At age 94, the still-energetic Rozwick performs up to 15 times per month. He may well be the oldest active accordion player in Oregon—not that there are many active accordion players in Oregon to begin with. "If you were an accordionist who moved to this city and said, 'I'd like to meet four or five good players,' you'd have trouble finding them," he says. "You'd even have trouble finding an accordion in Portland."

Things were different when Rozwick was growing up. "It was the No. 1 thing in music," he says. He remembers when he played his first accordion at age 13, a gift from his Lithuanian father: "I came home one day, and there was an accordion on the table. And my dad is foreign, of course, very proud. 'We've got you an accordion.' 'Well I don't want an accordion. I want to be a guitar player.’” 

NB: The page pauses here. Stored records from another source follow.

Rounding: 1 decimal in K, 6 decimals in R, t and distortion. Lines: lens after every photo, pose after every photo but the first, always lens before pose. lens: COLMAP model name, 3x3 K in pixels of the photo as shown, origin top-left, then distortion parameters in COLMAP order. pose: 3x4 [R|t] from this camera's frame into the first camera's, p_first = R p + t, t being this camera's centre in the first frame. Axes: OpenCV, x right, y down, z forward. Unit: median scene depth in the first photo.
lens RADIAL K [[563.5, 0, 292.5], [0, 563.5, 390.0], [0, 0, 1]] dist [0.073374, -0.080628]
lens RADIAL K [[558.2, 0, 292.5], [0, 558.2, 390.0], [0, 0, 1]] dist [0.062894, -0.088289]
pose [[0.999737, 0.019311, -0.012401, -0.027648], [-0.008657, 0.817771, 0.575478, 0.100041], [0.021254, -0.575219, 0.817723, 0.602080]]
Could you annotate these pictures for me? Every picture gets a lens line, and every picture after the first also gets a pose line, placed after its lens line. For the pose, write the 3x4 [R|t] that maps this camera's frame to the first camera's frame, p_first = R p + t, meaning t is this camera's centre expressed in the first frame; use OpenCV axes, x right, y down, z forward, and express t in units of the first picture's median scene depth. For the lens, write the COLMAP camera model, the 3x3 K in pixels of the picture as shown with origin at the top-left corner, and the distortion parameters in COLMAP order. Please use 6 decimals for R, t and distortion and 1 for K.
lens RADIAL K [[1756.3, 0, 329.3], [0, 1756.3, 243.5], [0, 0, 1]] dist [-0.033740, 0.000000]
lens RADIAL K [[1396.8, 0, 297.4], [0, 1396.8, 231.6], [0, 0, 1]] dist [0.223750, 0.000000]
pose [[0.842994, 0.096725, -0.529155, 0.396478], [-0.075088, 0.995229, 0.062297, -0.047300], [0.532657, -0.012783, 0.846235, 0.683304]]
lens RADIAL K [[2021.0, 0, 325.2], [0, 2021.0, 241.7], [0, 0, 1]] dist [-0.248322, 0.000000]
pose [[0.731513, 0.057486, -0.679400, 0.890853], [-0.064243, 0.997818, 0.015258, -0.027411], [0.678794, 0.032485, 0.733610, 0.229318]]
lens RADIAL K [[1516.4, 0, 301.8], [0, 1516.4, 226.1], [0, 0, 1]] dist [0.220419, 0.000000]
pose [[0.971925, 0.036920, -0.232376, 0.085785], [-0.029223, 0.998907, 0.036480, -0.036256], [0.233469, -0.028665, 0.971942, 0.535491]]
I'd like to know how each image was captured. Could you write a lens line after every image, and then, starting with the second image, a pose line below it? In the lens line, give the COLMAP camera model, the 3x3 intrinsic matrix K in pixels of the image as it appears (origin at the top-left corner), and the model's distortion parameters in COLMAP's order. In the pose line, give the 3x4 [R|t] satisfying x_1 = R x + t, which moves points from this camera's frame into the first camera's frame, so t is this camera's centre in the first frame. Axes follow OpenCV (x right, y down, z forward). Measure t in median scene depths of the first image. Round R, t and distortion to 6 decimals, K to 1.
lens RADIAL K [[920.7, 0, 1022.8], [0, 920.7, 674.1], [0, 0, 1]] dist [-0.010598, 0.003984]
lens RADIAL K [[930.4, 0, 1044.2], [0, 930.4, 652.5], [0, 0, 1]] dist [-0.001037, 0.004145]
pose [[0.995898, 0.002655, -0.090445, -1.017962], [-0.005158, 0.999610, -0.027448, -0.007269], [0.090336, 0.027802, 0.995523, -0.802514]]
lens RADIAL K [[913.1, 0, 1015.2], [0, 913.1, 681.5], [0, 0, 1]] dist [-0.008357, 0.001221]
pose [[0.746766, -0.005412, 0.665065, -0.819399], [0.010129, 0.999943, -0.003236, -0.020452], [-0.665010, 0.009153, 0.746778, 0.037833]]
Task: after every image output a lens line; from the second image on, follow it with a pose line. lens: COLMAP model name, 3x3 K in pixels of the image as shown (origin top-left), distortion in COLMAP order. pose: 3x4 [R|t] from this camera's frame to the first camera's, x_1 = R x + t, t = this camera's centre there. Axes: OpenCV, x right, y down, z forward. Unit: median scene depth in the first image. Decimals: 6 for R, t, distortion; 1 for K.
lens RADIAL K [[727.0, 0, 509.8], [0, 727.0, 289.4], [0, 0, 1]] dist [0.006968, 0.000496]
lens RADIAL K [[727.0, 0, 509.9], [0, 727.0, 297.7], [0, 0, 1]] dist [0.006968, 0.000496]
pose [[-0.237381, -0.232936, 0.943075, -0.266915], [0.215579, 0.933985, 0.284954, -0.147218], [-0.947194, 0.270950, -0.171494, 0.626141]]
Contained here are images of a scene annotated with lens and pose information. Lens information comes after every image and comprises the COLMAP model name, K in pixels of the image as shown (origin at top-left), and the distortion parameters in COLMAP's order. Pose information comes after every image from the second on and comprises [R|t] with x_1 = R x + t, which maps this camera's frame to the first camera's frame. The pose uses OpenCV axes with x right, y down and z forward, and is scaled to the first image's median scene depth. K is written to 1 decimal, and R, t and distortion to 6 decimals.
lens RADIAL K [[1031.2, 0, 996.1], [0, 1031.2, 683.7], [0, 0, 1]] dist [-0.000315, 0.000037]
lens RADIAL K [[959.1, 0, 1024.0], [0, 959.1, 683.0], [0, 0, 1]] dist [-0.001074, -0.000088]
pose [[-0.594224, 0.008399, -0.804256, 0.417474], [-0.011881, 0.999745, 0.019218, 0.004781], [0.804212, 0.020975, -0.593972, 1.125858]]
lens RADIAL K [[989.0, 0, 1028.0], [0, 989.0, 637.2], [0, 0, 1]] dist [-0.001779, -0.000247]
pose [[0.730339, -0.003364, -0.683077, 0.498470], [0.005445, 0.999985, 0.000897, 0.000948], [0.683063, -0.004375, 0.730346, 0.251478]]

Guitar lessons didn't work out. Instead, starting in 1932, Rozwick learned traditional German accordion music, often practicing at least two hours per day. By the time he was 19, he was teaching others how to play, and opened the first of five music studios he's owned over the course of his life.

"It never stopped," he says. "But I didn't know if I was doing that great or anything. I knew what the finances were, but that's not what I was there for. I just loved what I was doing."

He loved it so much, he opted out of going to medical school and chose to continue as a teacher and performer. It was around that time he met Eldon Tichenor, then age 7. Rozwick taught Tichenor how to play the accordion, and the two ended up performing together for the next few decades. Rozwick, who never had children, classifies their relationship as practically father-son. In the early 2000s, after 20 years apart, the two randomly bumped into each other at an accordion event in Canby, rekindling their musical partnership, which has continued to this day.

In addition to being at the center of one of his closest friendships, the accordion may have once saved Rozwick's life. At the beginning of his service in the Army during World War II, officials changed his orders after discovering his talent, keeping him off the front lines in Europe. "They said, 'Well, could you play for the officers next Saturday for their party?'" Rozwick recalls. "I said, 'Yeah, well, I could, but I won't be here.' So they said, 'Well, we could change your orders.'"

Following his time in the military, Rozwick moved to Oregon and then Alaska, opening more music shops, before finally settling in Canby. Though he no longer teaches, Rozwick, along with Tichenor, still performs with his 40-pound accordion at nursing homes around Portland, and occasionally plays at a restaurant or a Nike event, and at the Portland Marathon. While he might be getting up there in years, Rozwick has no intention of stopping

“I will [play] until I can’t,” he says. “When you get involved in your own music, your life is full.”